A full keyboard mode provides distinction between ambiguous keys like Ctrl+i vs Tab. Moreover, new text effects like curly-underline are also available for applications that support it.


kitty has a framework for creating subprograms called kittens. The commands for all kittens are prefixed with kitty +kitten, so it is convenient to use them as shell aliases.


This kitten is based on the kitty graphics protocol. It needs ImageMagick to be installed. To show an image in the terminal:

$ kitty +kitten icat image.jpg

It can also display animated gifs in the terminal. Instead of an image file, you can pass a directory or an image url. This also works over ssh to display images from a remote server. Several applications such as ranger and neofetch use this protocol for displaying images in the terminal. For more information, see the official documentation


This kitten requires either git or diffutils to be installed. Optionally, install python-pygments for syntax highlighting. To show a diff of two files:

$ kitty +kitten diff file1 file2

It displays diffs for images as well as text files. This kitten can also be used over ssh. You can pass directories instead of files for a recursive diff. For more information, see the official documentation.
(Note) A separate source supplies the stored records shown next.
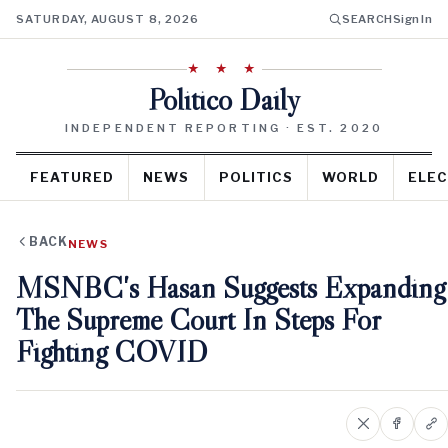
SATURDAY, AUGUST 8, 2026
SEARCH
Sign In
★ ★ ★
Politico Daily
INDEPENDENT REPORTING · EST. 2020
FEATURED
NEWS
POLITICS
WORLD
ELEC
BACK
NEWS
MSNBC's Hasan Suggests Expanding
The Supreme Court In Steps For
Fighting COVID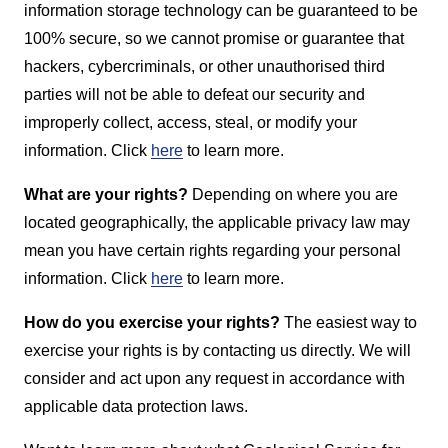
information storage technology can be guaranteed to be
100% secure, so we cannot promise or guarantee that
hackers, cybercriminals, or other unauthorised third
parties will not be able to defeat our security and
improperly collect, access, steal, or modify your
information. Click
here
to learn more.
What are your rights?
Depending on where you are
located geographically, the applicable privacy law may
mean you have certain rights regarding your personal
information. Click
here
to learn more.
How do you exercise your rights?
The easiest way to
exercise your rights is by contacting us directly. We will
consider and act upon any request in accordance with
applicable data protection laws.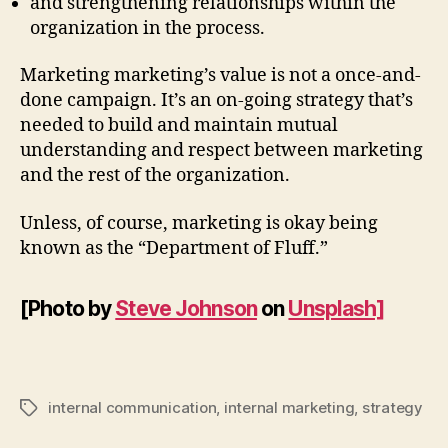
and strengthening relationships within the
organization in the process.
Marketing marketing’s value is not a once-and-
done campaign. It’s an on-going strategy that’s
needed to build and maintain mutual
understanding and respect between marketing
and the rest of the organization.
Unless, of course, marketing is okay being
known as the “Department of Fluff.”
[Photo by
Steve Johnson
on
Unsplash]
internal communication
,
internal marketing
,
strategy
Tags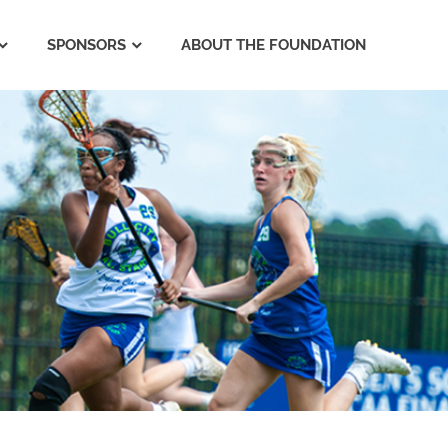
SPONSORS
ABOUT THE FOUNDATION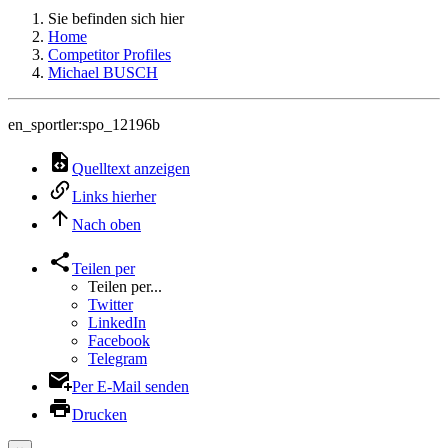
Sie befinden sich hier
Home
Competitor Profiles
Michael BUSCH
en_sportler:spo_12196b
Quelltext anzeigen
Links hierher
Nach oben
Teilen per
Teilen per...
Twitter
LinkedIn
Facebook
Telegram
Per E-Mail senden
Drucken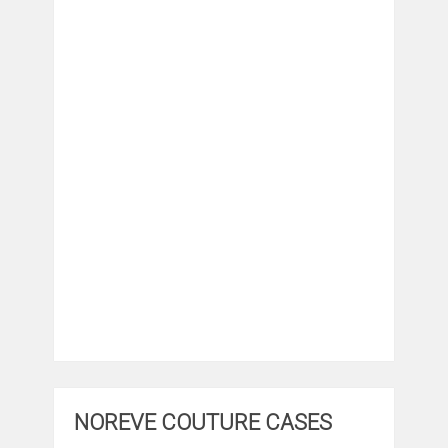
NOREVE COUTURE CASES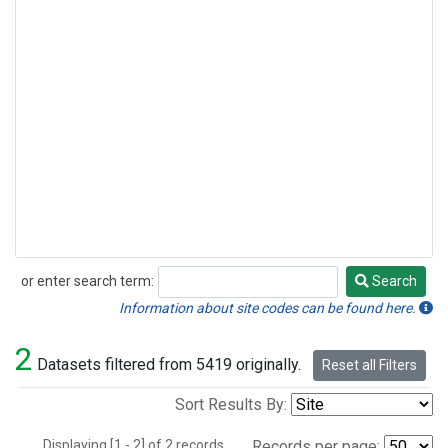
or enter search term:
Search
Search
Information about site codes can be found here.
2
Datasets filtered from 5419 originally.
Reset all Filters
Sort Results By:
Displaying [1 - 2] of 2 records.
Records per page:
This kitten is used to read and write to the system clipboard and can be used to work with a clipboard even over ssh. To copy stdin to the system clipboard:

$ echo "Hello" | kitty +kitten clipboard

To output the current clipboard contents to stdout:

$ kitty +kitten clipboard --get-clipboard

This command will show a permission popup by default. To disable this, edit the clipboard_control option in the configuration file:

clipboard_control write-clipboard read-clipboard

For more information, see the official documentation.


kitty stores its configuration in ~/.config/kitty/kitty.conf and the default configuration can be found at /usr/share/doc/kitty/kitty.conf. Fonts, colors, cursors and scrollback behaviors can be adjusted. You can see all available options in the official documentation or kitty.conf(5).

Note: If you are editing the default configuration with vim, the sections will begin folded. Each section can be expanded by using zo in normal mode.
  • The default configuration file at /usr/share/doc/kitty/kitty.conf is self-documenting with comments explaining each option.
  • The official documentation is available locally at /usr/share/doc/kitty/html/index.html.

Tips and Tricks

Enable IME support

Kitty support for IBus IME framework is disabled by default. To enable it, set the environment variable GLFW_IM_MODULE=ibus. This will also work with Fcitx5 due to the compatible IBus interface that it offers.

Single instance mode

This works similar to a daemon mode. When kitty is launched with the --single-instance or -1 option, only one instance of kitty will run. Launching kitty subsequently with the same option will create a new window of the existing kitty instance. This will lower memory usage because of a shared GPU cache and also reduces startup time. You can have multiple groups of kitty instances with --instance group name option. See kitty(1) § single for more information.


Terminal issues with SSH

When kitty is used to ssh into a remote that does not have its terminfo, various issues can occur. The solution is normally to copy over the terminfo. Kitty has an ssh kitten to automate exactly this.

$ kitty +kitten ssh user@host

You may want to set it as an alias for ssh. One way to do that is to detect if the user is using Kitty, and if so, alias the ssh command. To do that, you would append the following line to your ~/.bashrc or ~/.zshrc file:

[ "$TERM" = "xterm-kitty" ] && alias ssh="kitty +kitten ssh"

If for whatever reason you are unable to install the terminfo on the remote, you can try setting TERM to something that is more likely to be present. Note that this might disable some of the terminal's features. See OpenSSH#Connecting to a remote without the appropriate terminfo entry.

Disappearing background color in vim

When using a color scheme with a background color in vim, the background may disappear or flicker while scrolling. To fix this, make sure the environment variable TERM is still set to xterm-kitty, then add this line to your .vimrc file:

let &t_ut=''

Related bug reports: Github issue #108, kitty FAQ

Bitmap fonts not recognized

kitty does not provide support for bitmap fonts, due to its fundamental feature of being able to display fonts at arbitrary font sizes, which bitmap fonts are not suited for; see Github issue #97.